WHAT TO DO →
Filter the lines below, keeping every line that contains the string "http" and copying each one unchanged. The match is case-sensitive.

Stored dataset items

• • • • • • •

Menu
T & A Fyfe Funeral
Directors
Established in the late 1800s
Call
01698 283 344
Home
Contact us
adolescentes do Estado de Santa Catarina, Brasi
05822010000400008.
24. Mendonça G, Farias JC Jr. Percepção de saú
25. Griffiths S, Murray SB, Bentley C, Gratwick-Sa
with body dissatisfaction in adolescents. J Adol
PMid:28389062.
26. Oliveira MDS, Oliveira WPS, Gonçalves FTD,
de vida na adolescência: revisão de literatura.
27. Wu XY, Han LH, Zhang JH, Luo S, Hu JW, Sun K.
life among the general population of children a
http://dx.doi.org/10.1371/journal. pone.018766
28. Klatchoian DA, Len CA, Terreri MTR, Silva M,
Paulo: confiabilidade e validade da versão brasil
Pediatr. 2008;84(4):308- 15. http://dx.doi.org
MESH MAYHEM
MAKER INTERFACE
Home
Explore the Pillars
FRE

• • • • • • •

ANSWER AREA →
http://dx.doi.org/10.1371/journal. pone.018766
Pediatr. 2008;84(4):308- 15. http://dx.doi.org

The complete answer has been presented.